* [やること]:
A - 特定技能の記事の内容を二文で要約せよ。
B - 特定技能の記事によれば、在留資格「特定技能」が創設されたのは何年か。
C - 特定技能の記事の「同じく在留資格の一つである技」から「しいことがさまざまあります。」までを、その語句も含めて書き写せ。その際、「企業ごと」を「事業者ごと」に変えよ。

* [抜粋]:
== == ==

JACマガジン

特定技能制度のポイント解説

2024/01/31

特定技能外国人の受入れの人数枠は?建設分野は人数制限がある?

こんにちは、JAC(建設技能人材機構)の加納です。

日本の深刻な人手不足を解消するために2019年に創設された、在留資格の「特定技能」。
同じく在留資格の一つである技能実習では受入れに人数制限があるため、特定技能にも人数制限があるのかと疑問を持たれる方も多いかと思います。

今回は、特定技能の人数制限について解説します。
特定技能の場合も、分野によっては企業ごとの人数制限があったり、国全体での受入人数の上限が定められていたりと、人数制限に関して知っておいてほしいことがさまざまあります。
受入れの現状などについても解説しますので、ぜひ参考にしてください。

== == ==

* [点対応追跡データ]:
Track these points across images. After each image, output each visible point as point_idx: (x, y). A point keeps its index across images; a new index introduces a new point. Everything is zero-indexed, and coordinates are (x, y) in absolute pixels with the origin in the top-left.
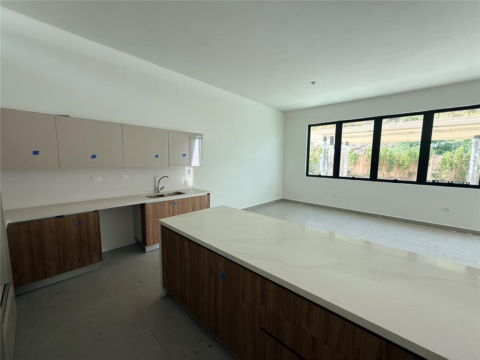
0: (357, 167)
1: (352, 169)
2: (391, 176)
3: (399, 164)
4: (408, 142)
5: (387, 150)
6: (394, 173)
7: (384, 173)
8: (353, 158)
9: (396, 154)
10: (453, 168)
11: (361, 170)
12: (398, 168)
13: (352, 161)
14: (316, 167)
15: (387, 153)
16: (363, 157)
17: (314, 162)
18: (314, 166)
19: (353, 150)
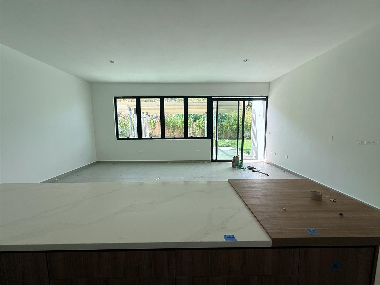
0: (156, 131)
1: (153, 132)
2: (174, 135)
3: (178, 128)
4: (181, 114)
5: (171, 119)
6: (176, 133)
7: (171, 134)
8: (153, 124)
9: (176, 121)
10: (200, 129)
11: (158, 132)
12: (177, 130)
13: (152, 126)
14: (128, 131)
15: (171, 121)
16: (159, 123)
17: (125, 128)
18: (126, 131)
19: (152, 119)
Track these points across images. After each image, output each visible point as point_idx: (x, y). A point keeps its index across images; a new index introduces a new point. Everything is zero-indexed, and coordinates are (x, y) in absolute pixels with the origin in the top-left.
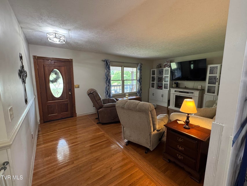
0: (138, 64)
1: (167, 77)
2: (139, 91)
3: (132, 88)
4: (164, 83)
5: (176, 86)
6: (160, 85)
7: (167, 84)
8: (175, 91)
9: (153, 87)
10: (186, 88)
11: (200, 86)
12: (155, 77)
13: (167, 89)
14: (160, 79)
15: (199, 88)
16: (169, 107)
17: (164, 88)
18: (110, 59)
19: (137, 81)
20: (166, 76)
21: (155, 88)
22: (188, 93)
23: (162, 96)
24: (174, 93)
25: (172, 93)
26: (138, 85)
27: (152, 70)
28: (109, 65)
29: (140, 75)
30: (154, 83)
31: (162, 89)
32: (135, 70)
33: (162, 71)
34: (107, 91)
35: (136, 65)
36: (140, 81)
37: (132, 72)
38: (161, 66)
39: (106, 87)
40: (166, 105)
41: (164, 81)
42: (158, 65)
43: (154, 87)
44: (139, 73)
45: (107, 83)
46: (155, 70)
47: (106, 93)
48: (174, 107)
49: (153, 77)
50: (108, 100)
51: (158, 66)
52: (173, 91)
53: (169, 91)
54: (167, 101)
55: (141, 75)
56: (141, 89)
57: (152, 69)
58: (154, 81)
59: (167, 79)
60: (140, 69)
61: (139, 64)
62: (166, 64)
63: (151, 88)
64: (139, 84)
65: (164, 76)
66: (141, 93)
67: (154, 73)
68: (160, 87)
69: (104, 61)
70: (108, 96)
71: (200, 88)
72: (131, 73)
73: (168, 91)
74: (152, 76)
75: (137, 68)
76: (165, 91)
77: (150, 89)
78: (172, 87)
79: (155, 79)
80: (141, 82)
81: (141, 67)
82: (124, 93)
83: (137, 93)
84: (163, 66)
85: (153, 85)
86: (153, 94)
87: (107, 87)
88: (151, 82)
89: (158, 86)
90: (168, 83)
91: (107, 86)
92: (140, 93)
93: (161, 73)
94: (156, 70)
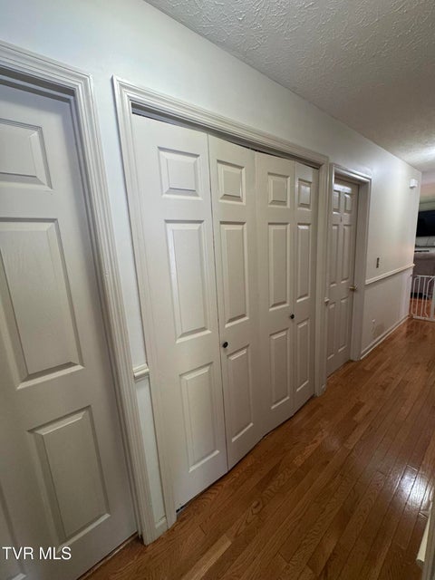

== == ==

* [解答]:
A - 特定技能は日本の深刻な人手不足を解消するために2019年に創設された在留資格で、技能実習と同じように人数制限があるのかと疑問を持つ人が多い。この記事では、分野によって企業ごとの人数制限や国全体での受入人数の上限があることも含め、特定技能の人数制限と受入れの現状を解説する。

B - 2019年。

C -
同じく在留資格の一つである技能実習では受入れに人数制限があるため、特定技能にも人数制限があるのかと疑問を持たれる方も多いかと思います。

今回は、特定技能の人数制限について解説します。
特定技能の場合も、分野によっては事業者ごとの人数制限があったり、国全体での受入人数の上限が定められていたりと、人数制限に関して知っておいてほしいことがさまざまあります。